#### STUDY TEXT:
-=-=-=-=-

Are there exceptions?
Yes. I have engaged in Step Fives that extend over multiple
sessions, usually where the individual is several years sober and there is not
much of a pre-existing relationship. Then, the Step Five is used as a springboard
to talk mostly about corrective measures and how to approach the area of life
in question in a spiritual way. In such cases, there're perhaps ten minutes'
revelation per session plus fifty minutes' discussion. This is certainly
valuable.
What sometimes fails are multiple-session Step Five where
the individual simply talks, talks, and talks, and the listener just listens,
listens, listens. I've seen individuals merely burrow themselves further into
their self-obsessed, warped narratives and fail to achieve that moment when the
penny drops and perspective is regained or gained for the first time.
The danger in these instances is that the individual will not
see that there are common threads and really quite simple causes behind the
plethora of awful situations and decades of distorted and painful thinking.
Unless the root causes are found, the individual will continue in delusion in
perpetuity. Complexity or long-windedness in a Step Five usually suggests the
root cause has not been found.
So, does the detail ever get discussed?
If the sponsee would like to 'share with another person everything that has ever happened to him, everything he has ever thought and felt, and everything he has ever done, right or wrong,' a therapist can be hired or friends can be found. There likely is a need to talk, talk, and talk, but that's what fellowship and the rest of one's life are for. Also, every story will ultimately get retold when the individual acquires sponsees. That is a very good time for telling all the stories, because then the stories, combined with some insight, can prove useful to others.

-=-=-=-=-

#### INFORMATION SHOWN:
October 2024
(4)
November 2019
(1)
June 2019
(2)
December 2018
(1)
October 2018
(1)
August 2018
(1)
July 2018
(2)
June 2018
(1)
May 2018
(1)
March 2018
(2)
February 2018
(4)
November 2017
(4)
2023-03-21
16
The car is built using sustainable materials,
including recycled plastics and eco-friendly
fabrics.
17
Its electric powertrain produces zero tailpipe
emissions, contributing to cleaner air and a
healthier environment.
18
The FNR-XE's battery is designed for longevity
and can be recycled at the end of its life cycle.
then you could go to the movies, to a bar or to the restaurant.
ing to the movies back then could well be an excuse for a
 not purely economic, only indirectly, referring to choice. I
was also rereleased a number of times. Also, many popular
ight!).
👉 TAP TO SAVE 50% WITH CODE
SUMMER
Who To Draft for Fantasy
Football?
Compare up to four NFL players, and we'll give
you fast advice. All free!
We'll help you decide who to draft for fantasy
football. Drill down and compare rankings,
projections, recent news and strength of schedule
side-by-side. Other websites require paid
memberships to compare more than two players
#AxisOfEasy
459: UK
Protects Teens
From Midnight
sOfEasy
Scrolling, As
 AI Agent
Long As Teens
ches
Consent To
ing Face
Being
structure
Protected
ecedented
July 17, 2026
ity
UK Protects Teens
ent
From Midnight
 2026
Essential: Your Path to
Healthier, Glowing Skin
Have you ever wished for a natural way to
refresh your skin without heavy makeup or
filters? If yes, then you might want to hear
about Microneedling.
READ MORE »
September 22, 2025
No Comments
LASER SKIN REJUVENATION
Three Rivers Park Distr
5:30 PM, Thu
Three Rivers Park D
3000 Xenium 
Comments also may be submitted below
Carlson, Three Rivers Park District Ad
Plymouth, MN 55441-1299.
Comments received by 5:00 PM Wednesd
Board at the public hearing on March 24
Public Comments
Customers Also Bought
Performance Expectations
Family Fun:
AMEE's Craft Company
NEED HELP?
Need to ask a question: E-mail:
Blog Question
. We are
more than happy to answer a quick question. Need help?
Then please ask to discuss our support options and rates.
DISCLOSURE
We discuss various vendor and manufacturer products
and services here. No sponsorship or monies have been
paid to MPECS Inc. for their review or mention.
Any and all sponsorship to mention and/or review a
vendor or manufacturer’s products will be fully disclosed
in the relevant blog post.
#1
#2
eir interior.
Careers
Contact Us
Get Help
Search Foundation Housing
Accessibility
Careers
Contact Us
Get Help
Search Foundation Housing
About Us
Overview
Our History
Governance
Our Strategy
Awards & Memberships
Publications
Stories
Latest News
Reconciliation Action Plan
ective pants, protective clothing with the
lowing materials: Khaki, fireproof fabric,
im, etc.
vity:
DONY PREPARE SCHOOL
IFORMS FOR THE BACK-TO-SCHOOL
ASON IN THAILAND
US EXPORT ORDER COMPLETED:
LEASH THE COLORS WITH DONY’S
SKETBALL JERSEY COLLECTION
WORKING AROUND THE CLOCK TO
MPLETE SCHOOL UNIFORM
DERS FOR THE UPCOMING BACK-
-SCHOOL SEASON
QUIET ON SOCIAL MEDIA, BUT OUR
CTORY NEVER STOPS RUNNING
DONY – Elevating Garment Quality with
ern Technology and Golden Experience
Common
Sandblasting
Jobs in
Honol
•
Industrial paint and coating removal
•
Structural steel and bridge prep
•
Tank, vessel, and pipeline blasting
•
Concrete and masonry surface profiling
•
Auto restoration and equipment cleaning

-=-=-=-=-

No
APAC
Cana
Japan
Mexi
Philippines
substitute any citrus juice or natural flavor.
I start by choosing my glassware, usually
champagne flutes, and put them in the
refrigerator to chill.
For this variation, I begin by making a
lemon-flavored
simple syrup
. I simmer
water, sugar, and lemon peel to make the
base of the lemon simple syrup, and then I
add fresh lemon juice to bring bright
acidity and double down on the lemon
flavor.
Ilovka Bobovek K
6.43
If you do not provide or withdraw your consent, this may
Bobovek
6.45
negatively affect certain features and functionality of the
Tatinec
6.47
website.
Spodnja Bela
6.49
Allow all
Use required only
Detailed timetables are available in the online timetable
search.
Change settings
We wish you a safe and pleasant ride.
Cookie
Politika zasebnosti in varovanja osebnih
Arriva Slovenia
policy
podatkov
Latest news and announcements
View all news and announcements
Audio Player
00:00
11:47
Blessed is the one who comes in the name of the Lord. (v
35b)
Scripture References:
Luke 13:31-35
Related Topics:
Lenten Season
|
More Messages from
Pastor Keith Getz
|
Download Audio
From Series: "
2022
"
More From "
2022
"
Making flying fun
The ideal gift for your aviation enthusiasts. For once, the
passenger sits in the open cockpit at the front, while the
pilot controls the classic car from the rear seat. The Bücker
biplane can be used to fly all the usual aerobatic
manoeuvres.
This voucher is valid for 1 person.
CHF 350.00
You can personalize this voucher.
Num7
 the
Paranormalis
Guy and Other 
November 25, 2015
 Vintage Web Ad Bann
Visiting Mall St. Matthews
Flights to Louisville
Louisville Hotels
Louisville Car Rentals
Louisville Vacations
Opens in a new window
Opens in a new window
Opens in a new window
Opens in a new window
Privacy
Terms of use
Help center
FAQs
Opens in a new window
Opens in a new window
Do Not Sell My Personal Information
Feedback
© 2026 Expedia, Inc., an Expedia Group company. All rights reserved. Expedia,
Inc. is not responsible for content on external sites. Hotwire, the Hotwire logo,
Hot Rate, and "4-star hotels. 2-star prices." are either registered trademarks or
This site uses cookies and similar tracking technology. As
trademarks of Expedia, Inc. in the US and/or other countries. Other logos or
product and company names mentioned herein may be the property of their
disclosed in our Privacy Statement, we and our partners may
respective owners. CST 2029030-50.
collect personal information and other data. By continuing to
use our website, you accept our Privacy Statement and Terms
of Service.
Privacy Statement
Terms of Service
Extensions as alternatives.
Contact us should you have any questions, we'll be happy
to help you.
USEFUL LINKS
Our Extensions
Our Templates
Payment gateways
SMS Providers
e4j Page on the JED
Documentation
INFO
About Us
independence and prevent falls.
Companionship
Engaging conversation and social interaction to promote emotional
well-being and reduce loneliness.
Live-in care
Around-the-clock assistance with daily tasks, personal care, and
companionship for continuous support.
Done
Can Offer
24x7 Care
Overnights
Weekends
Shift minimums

-=-=-=-=-

#### TASKS TO CARRY OUT:
• a. Answer the following from the Step Five text, after the items.
(i) In the multi-session Step Fives described as valuable, how much of each session is revelation and how much is discussion?
(ii) What does complexity or long-windedness in a Step Five usually suggest?
(iii) When does the text say is a very good time for telling all the stories?
• b. Copy the portion of the Step Five text between "Yes. I have" and "the first time.", inclusive.

#### SET OF ANSWERS:
• a.
(i) Perhaps ten minutes of revelation and fifty minutes of discussion per session.
(ii) That the root cause has not been found.
(iii) When the individual acquires sponsees.

• b.
Yes. I have engaged in Step Fives that extend over multiple
sessions, usually where the individual is several years sober and there is not
much of a pre-existing relationship. Then, the Step Five is used as a springboard
to talk mostly about corrective measures and how to approach the area of life
in question in a spiritual way. In such cases, there're perhaps ten minutes'
revelation per session plus fifty minutes' discussion. This is certainly
valuable.
What sometimes fails are multiple-session Step Five where
the individual simply talks, talks, and talks, and the listener just listens,
listens, listens. I've seen individuals merely burrow themselves further into
their self-obsessed, warped narratives and fail to achieve that moment when the
penny drops and perspective is regained or gained for the first time.